Последняя ее фраза меня немного покоробила. Может, она тоже имитирует любовь к животным?
— Сидни, покажи нам, как вы считываете данные с ваших подопечных.
— Разумеется, — мы подошли к одному из вольеров, — смотрите.
— Волк?
— Да, волк. Вон там, там и там стоят датчики, которые снимают всевозможные показатели во время тестов. Температура тела, давление, работа мышц, движение зрачков, напряжение мышц и прочее. Вот, недавнее снятие, реакция на грозу.
— На что?
— На грозу, разумеется, искусственную. У нас есть отдельный зал для имитации ряда природных явлений.
Я смотрел на трехмерную модель эксперимента.

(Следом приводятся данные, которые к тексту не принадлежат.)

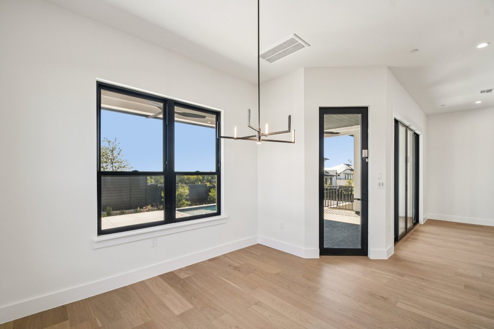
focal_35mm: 15
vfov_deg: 77.3
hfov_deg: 100.4
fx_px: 206
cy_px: 164
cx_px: 247
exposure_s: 1/80
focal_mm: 10
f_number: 8
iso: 400
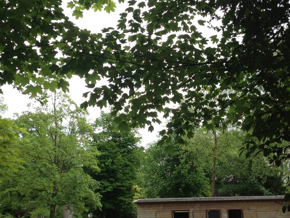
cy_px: 120
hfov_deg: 40.4
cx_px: 142
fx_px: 394
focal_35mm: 47
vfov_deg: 30.9
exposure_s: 1/394
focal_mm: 4.28
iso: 50
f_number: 2.4
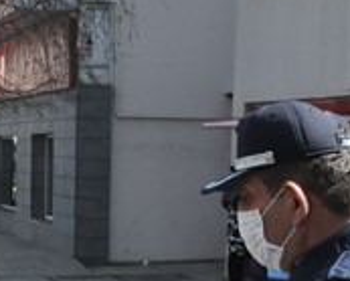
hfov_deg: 17.0
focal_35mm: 111
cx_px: 14
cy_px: 317
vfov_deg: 13.6
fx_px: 1149
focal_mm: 21
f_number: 20
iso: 2000
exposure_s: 1/400
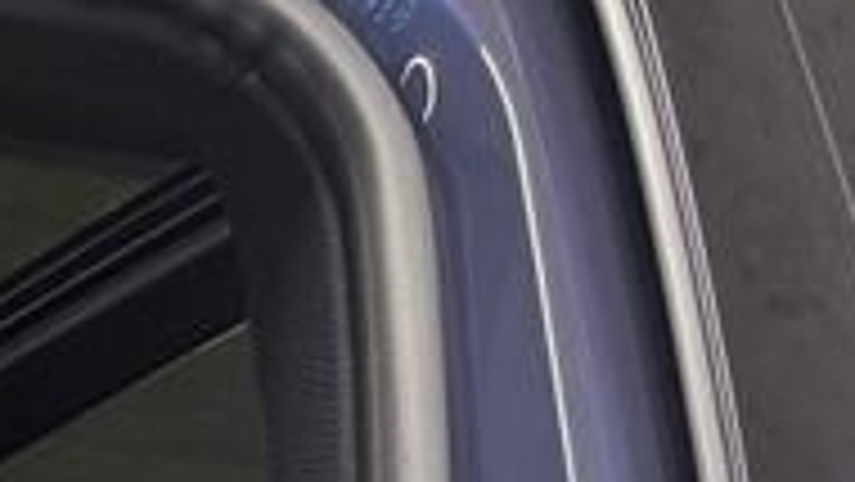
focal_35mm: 141
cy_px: 1689
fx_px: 3198
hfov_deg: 13.7
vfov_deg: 7.2
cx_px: -670
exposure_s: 1/100
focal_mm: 6.76
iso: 200
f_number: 1.78
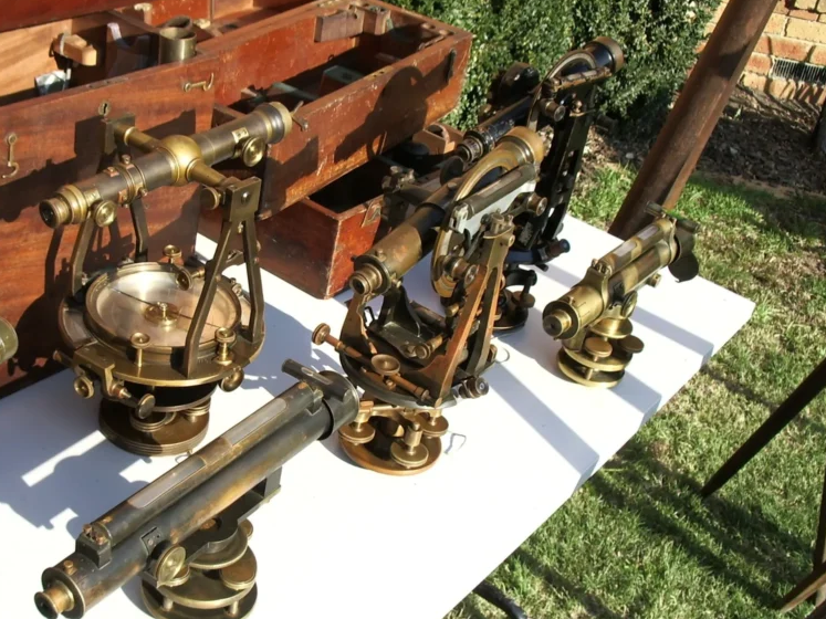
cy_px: 337
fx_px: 1145
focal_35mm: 48
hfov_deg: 39.2
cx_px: 276
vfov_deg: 30.2
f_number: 4.3
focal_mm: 5.8
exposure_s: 1/200
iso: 50
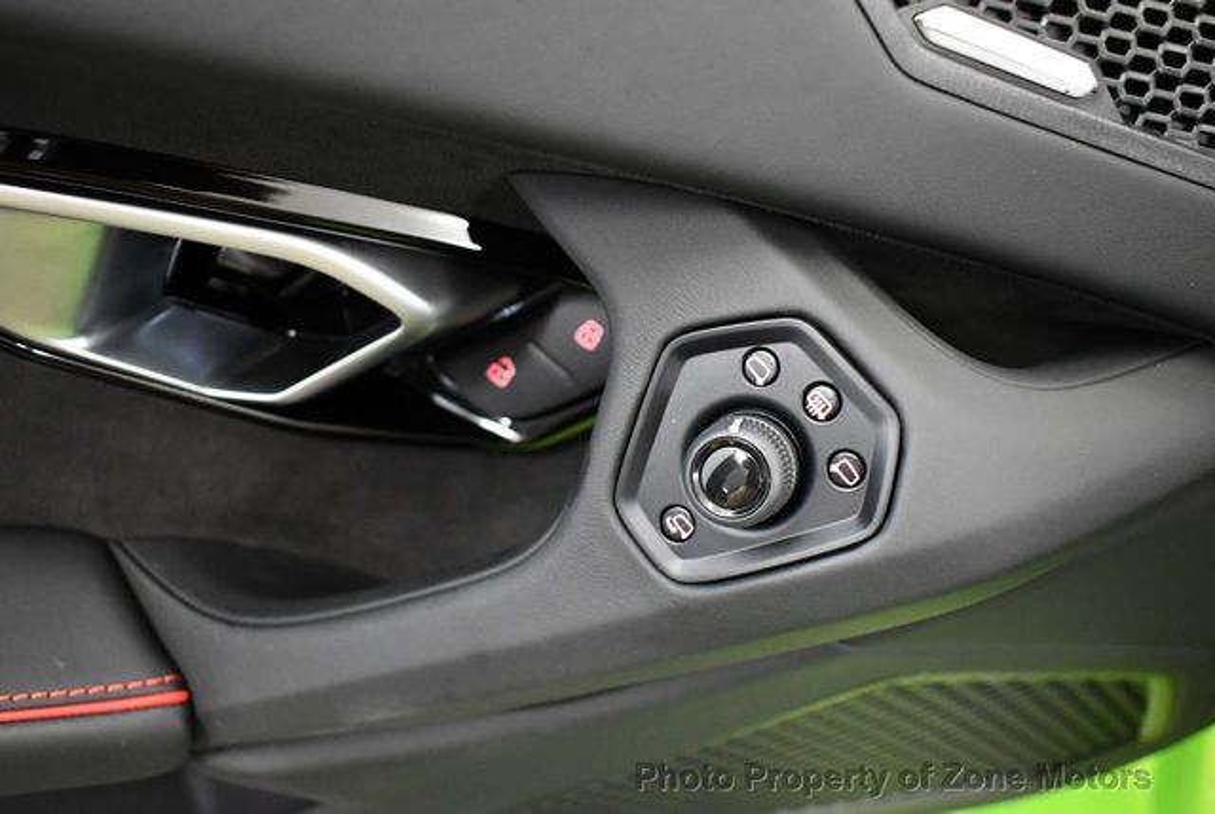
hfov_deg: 53.1
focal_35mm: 36
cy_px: 407
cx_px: 608
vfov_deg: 37.0
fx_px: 1217
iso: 3200
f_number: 3.5
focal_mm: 18
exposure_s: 1/100
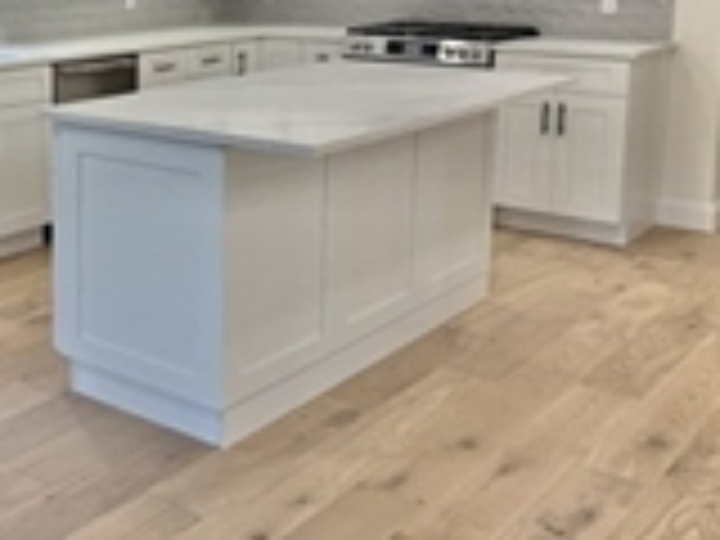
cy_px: 90
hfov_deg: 33.9
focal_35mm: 52
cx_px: 14
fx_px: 1082
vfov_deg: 27.3
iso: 200
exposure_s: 1/224
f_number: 1.78
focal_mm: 6.76
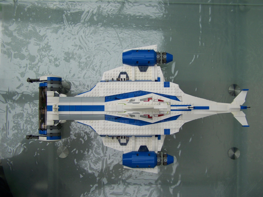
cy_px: 98
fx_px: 289
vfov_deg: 37.7
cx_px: 132
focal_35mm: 38
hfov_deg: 49.0
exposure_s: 1/320
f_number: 2.8
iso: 64
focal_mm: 6.3
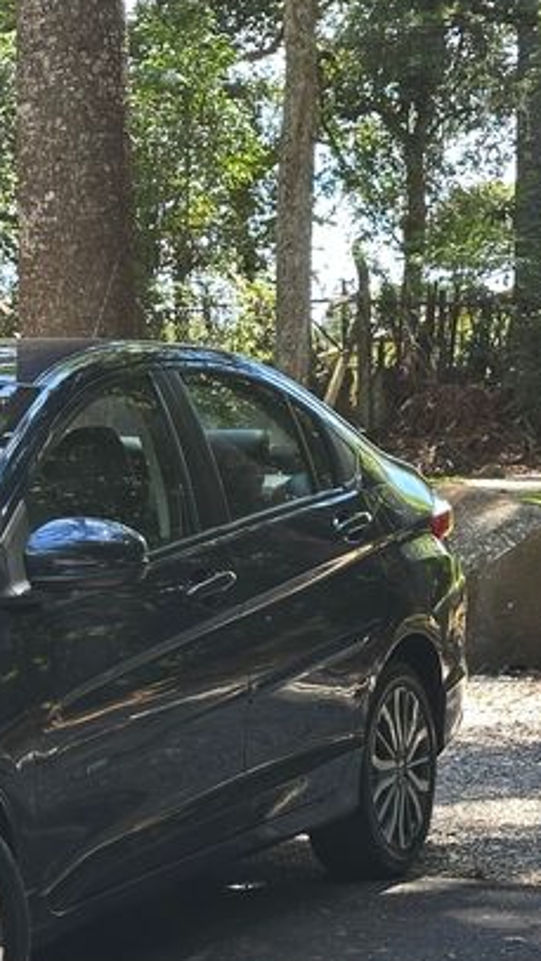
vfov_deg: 20.5
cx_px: -243
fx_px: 2652
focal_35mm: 104
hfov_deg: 11.2
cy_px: 616
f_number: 1.78
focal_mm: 6.86
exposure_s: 1/182
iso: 64
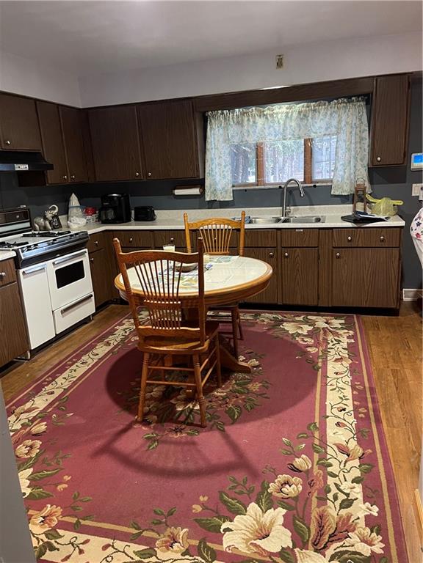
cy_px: 282
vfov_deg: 69.4
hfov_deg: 54.9
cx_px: 212
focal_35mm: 25
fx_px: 407
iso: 400
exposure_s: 1/40
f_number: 1.6
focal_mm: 5.1
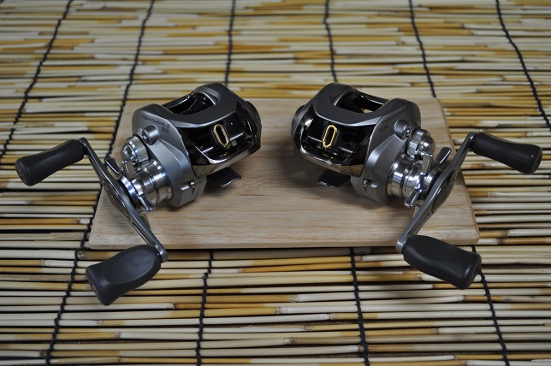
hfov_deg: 46.4
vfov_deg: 31.8
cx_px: 276
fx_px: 642
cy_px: 183
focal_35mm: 42
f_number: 4.5
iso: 560
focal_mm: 28
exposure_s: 1/60
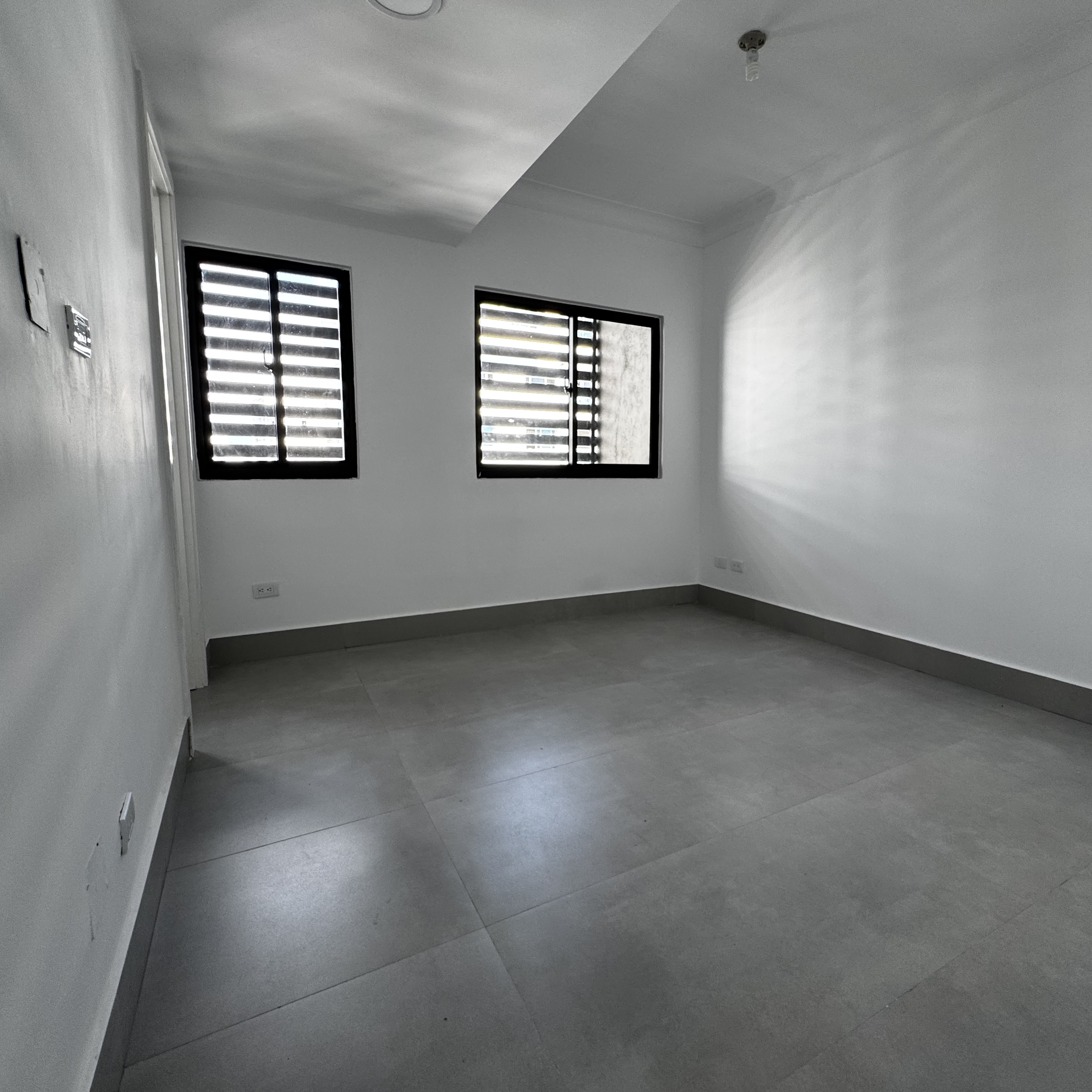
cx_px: 603
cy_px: 534
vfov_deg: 84.0
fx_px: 607
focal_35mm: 17
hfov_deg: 83.7
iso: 64
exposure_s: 1/99
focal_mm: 2.22
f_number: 2.2
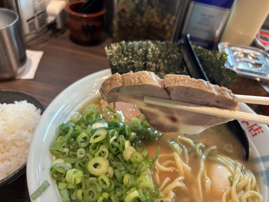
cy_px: 101
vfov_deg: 53.1
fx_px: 202
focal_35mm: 26
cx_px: 134
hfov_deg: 67.3
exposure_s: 1/50
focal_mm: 5.96
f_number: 1.6
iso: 200
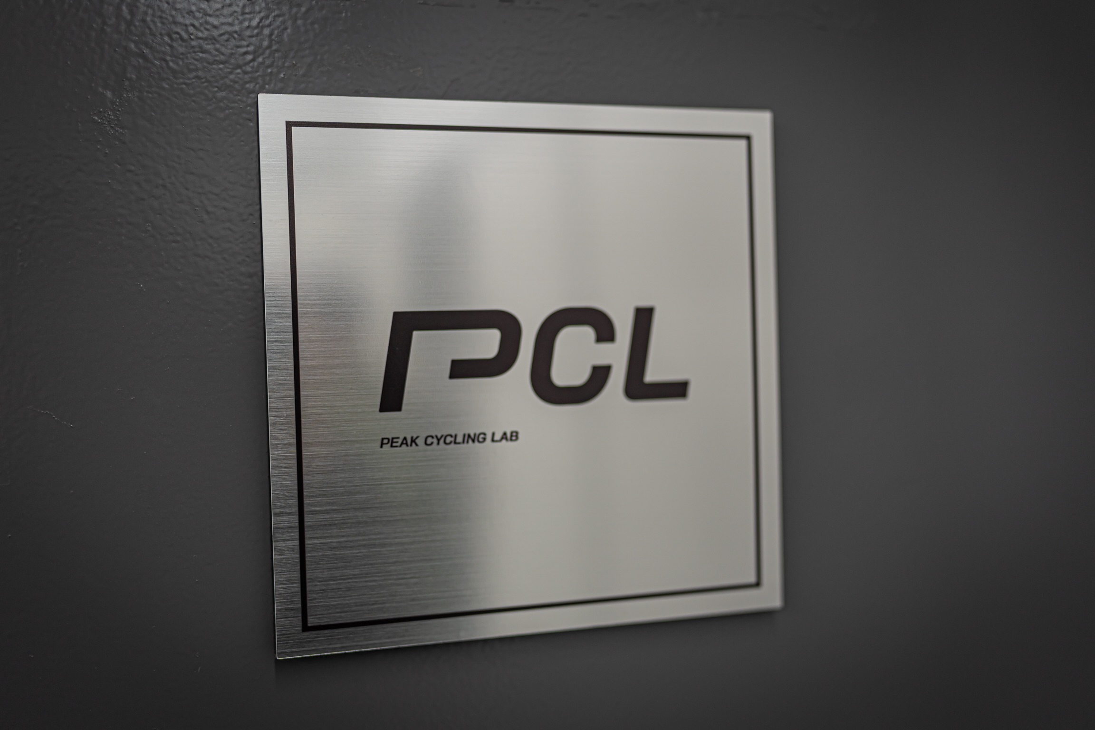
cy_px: 365
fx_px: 1065
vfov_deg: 37.9
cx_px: 548
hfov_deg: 54.4
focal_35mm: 35
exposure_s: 1/250
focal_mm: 35
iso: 160
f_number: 1.4
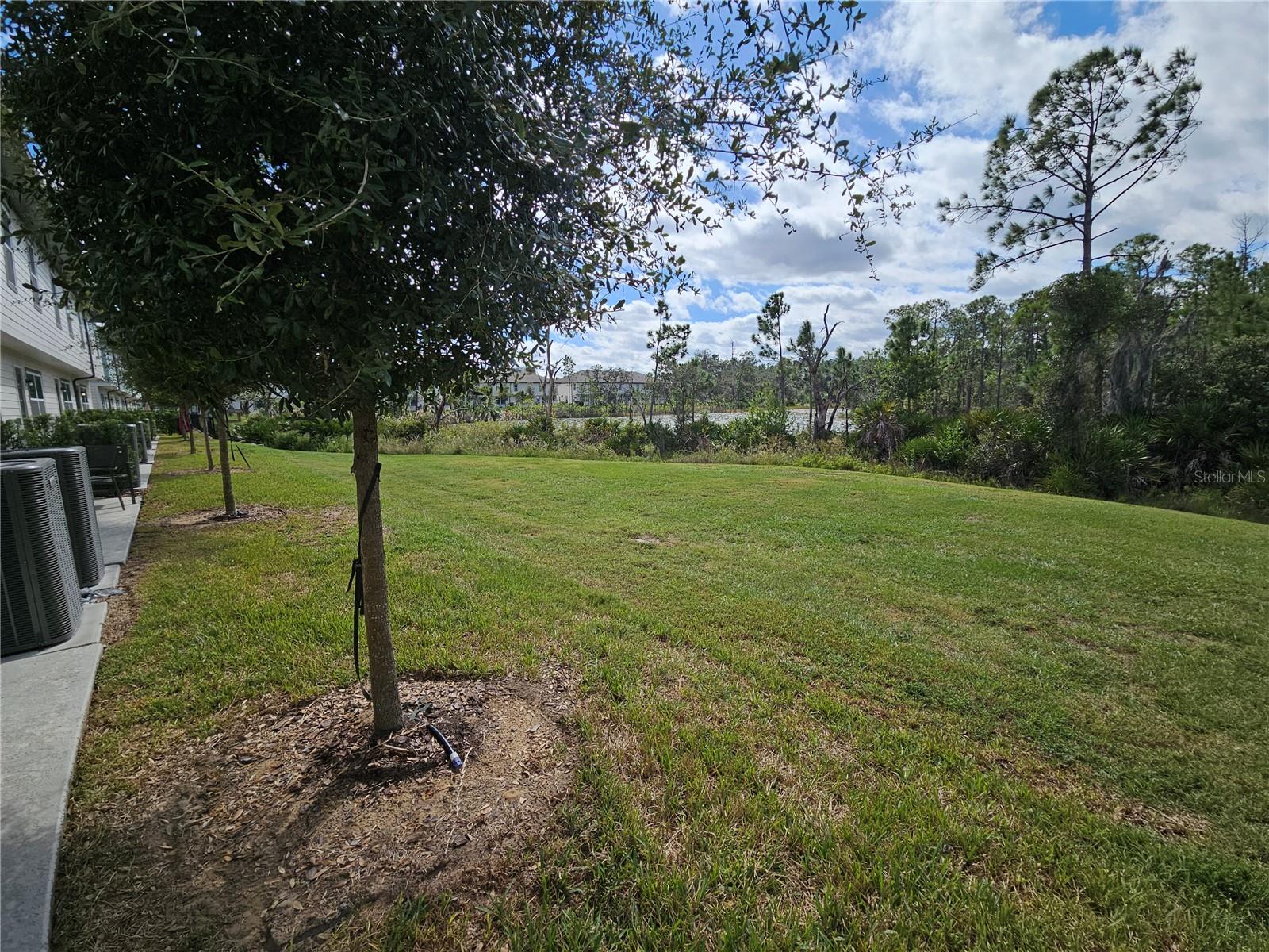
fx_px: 477
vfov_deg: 89.9
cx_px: 634
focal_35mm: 13
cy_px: 476
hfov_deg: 106.2
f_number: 2.2
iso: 50
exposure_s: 1/2607
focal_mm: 2.2
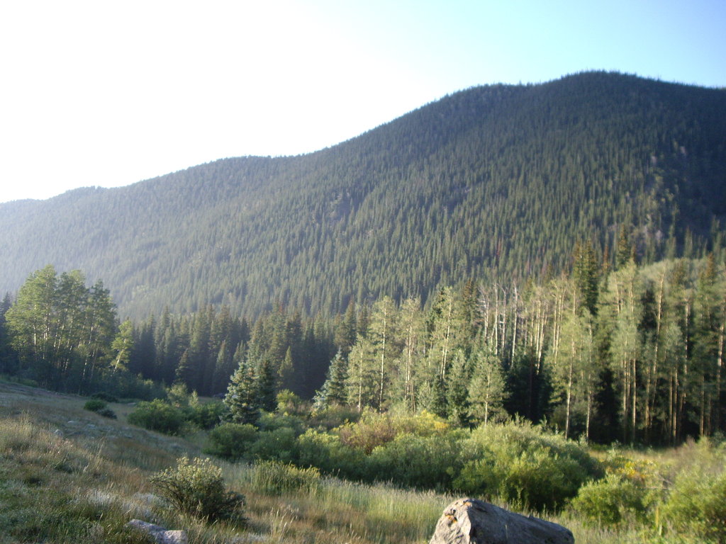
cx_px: 363
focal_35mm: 38
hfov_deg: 49.0
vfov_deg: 37.7
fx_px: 797
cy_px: 272
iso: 100
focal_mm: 6.2
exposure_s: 1/250
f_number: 2.7
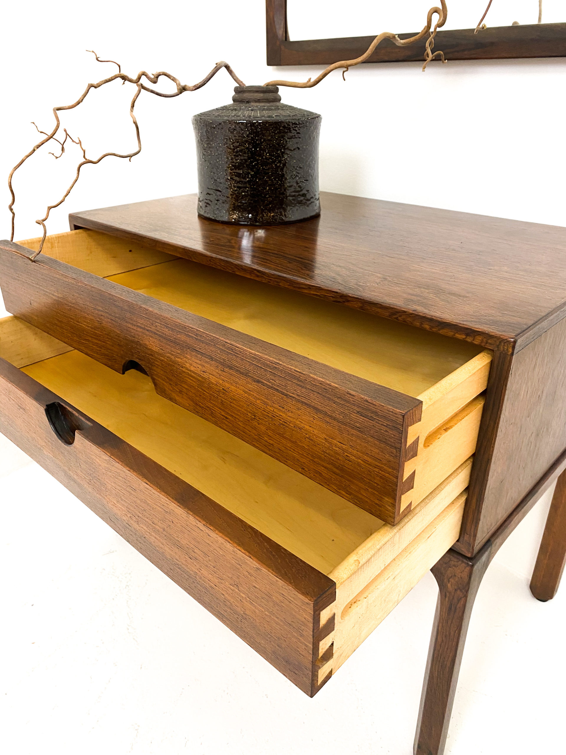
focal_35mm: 26
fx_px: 567
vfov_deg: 67.3
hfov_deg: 53.1
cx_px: 283
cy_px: 378
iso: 125
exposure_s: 1/50
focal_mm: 4.25
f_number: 1.8
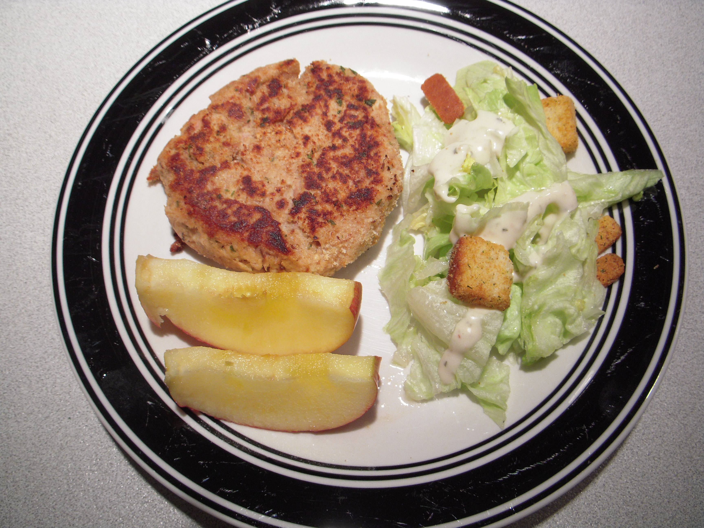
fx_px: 773
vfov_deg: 37.7
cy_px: 264
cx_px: 352
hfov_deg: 49.0
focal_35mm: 38
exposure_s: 1/30
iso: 125
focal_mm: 6.3
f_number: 3.3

Очертания зверя менялись, показывая нам то полигональную сетку, то температурный образ, то еще какие-то непонятные мне модели. Мельком взглянув на Джулию, я увидел, что ей это все тоже не нравилось. Золотая клетка, говорите? Ну-ну, расскажите мне, конечно.
— И ему это нравится? — Я кивнул в сторону ходящего из одного конца вольера в другой волка.
— Не всегда, но в дикой природе он встречается с тем же самым. Мы же не подключаем к нему провода, так что для него нет ничего необычного. — Она так мило улыбнулась волку, что я, на мгновенье, чуть не поверил в ее искренность. — Идемте дальше, покажу вам остальных зверушек, а потом посмотрим на птичек и рыбок.
Я на секунду почувствовал себя шестилетним малышом, которого первый раз привели в зоосад.
— На мой взгляд, она не такая дружелюбная, какой пыталась нам представиться, — сказал я, когда мы уже сидели в капсуле и готовились к возвращению.
— Согласна, — ответила Джулия, — но, возможно, она видит в нас соглядатаев. Тут никто никому не доверяет.
— А как же наша работа, секреты, там, всякие?
— То-то и оно, что это работа, и видимость доверия только до тех пор, пока от нас можно что-то получить.
— Как тебя еще не уволили за такие взгляды? Тем более, что ты их не скрываешь.
— А смысл увольнять? Я свое мнение никому не навязываю, не призываю к неповиновению, а работу делаю отлично. Лучше многих.
— Прагматичный подход компании?
— Конечно, но уверена, что за мной постоянно следят, может, даже, прослушивают.
— Но ведь это незаконно.
— Ха, будто ты сейчас из обители Фемиды возвращаешься.
Крыть было нечем. У каждой компании два слоя, а то и больше. Один — видимый для всех, оплот законности, честности и корпоративной культуры, а второй гораздо непригляднее: хождение по головам ради должности повыше, интриги, проекты на грани криминала, и так далее.
То, о чем я узнал — настораживало. Теперь я не сомневался в словах Джеймса о том, что все эти подписки о неразглашении — не более чем формальность. Реальность, которая стоит не то, чтобы за попыткой рассказать кому-либо об этом, а даже за мыслями о такой попытке, приводила в трепет. Я невольно поежился, представив, что можно сделать с человеком на глубине в сто пятьдесят метров. Чтобы отвлечься, я стал размышлять об увиденном и о том, как применить эти данные в дальнейшем исследовании.
Вообще, метод был довольно интересный. Подобные эксперименты уже проводились раньше, только алгоритмы закладывались вручную. Грубо говоря, если волк голоден, он начинает охотиться. Далее шли варианты: волк молодой или старый, зима сейчас или лето, и так далее. Исходя из этих ответов, получали логическое решение, а здесь подход отличался кардинально. Следовало дать искусственному интеллекту самому выстроить алгоритмы на основе записанного поведения животных. Звуки, издаваемые подопытными во время эксперимента, также должны были анализироваться им самостоятельно, как и движения тела, глаз, эмоциональная составляющая. От нас требовалось придумать схему, которая сможет заставить Мираж перевоплощаться в то или иное создание — разумеется, частично. Так как главное преимущество нашего «железного» мозга — это многозадачность, то, в конечном варианте, он должен был одновременно быть десятками, сотнями, а то и тысячами существ. Кроме того, он должен был еще и управлять ими, параллельно переводя нам в читаемый вид все действия подконтрольных объектов.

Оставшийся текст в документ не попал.